Para volver a Miller -una de las aldeas más pobladas, unos cincuenta habitantes perennes- después de una visita al médico de cabecera o similar -obligatorio, ordinario-, hay que transitar por una carretera que en poco más de veinte kilómetros te sitúa en cuatro términos municipales, dos provincias, dos comunidades autónomas y dos parques naturales. Háganse una idea de su estado y de la ingente cantidad de jabón que utilizan las distintas y variopintas administraciones para lavarse las manos. Para acudir al colegio o al instituto, algunos de los niños que aún persisten en esas cortijadas de Dios dependen de que sus padres puedan acercarlos y recogerlos y de las inclemencias meteorológicas que implica vivir a 1300 o 1400 metros de altura sobre el nivel del mar. O, por el contrario, quedarse internos en la residencia escolar de Santiago de la Espada.

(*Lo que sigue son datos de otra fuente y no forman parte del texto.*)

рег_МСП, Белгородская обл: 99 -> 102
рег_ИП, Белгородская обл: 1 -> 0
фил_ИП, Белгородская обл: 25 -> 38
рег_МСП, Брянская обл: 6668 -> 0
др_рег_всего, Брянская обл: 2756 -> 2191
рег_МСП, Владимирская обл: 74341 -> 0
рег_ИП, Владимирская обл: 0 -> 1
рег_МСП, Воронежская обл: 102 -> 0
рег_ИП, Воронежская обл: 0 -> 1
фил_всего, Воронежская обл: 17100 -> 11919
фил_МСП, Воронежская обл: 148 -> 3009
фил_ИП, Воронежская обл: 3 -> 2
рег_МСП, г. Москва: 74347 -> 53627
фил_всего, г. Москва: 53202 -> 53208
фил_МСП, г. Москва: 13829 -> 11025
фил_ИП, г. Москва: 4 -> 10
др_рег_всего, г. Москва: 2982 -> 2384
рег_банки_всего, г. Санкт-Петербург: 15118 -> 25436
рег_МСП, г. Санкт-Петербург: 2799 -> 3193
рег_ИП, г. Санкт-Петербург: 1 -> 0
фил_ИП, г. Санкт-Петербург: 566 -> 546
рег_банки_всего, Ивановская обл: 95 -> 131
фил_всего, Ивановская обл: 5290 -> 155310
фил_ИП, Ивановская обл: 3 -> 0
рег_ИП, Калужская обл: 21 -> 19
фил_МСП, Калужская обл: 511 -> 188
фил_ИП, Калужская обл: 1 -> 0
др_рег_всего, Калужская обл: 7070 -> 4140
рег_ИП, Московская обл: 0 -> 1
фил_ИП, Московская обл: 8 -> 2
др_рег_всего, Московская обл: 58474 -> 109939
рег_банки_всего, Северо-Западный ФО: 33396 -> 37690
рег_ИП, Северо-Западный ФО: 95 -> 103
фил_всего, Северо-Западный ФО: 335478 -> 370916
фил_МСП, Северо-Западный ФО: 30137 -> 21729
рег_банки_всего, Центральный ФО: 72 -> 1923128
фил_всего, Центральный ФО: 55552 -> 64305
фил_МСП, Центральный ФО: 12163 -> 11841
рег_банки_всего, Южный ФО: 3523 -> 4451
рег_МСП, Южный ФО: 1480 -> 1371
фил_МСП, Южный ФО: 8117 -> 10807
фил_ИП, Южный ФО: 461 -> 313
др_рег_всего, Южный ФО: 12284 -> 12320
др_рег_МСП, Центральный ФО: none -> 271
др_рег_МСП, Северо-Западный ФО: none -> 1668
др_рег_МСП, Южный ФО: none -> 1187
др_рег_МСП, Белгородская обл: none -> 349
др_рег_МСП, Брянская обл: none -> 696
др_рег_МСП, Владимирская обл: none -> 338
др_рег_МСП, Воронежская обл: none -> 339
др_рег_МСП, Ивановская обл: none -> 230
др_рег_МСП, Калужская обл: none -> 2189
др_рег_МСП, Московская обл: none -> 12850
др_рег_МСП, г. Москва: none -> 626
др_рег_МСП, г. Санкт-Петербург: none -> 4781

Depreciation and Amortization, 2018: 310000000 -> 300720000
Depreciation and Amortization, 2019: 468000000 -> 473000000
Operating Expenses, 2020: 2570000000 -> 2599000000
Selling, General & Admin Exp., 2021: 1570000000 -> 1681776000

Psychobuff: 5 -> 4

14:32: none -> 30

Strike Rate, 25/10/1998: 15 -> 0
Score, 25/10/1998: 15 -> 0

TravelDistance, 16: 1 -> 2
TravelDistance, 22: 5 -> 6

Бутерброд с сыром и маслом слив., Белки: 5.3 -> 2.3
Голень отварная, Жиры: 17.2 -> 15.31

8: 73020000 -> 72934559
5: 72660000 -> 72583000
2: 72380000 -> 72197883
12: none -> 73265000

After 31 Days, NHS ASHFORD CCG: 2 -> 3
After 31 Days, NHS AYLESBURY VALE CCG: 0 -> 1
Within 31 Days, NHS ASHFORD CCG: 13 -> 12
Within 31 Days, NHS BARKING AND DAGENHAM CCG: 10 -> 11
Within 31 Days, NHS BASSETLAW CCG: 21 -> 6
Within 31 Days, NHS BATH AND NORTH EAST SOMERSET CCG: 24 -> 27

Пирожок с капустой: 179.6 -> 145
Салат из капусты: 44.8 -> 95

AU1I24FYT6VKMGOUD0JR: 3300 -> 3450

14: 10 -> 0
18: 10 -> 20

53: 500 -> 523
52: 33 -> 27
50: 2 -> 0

No, no creo que exista otro municipio más alejado de su capital de provincia ni de un paritorio o de un quirófano en la península. A una hora y media de cualquier franquicia, de un Mercadona. Es Santiago-Pontones, una isla de interior sin mar, pero con la segunda altiplanicie kárstica más extensa de Europa: Los Campos de Hernán Pelea; una isla que abarca el 33% del Parque Natural -el de las Sierras de Cazorla, Segura y Las Villas- más grande de España y -de nuevo- segundo de Europa y, tal vez, el epicentro de una manera de vivir que, al igual que nuestro planeta, comienza a dar sus últimas bocanadas. Así que no tarden en venir -o en volver- a visitarnos. Lo pasarán bien y serán bienvenidos.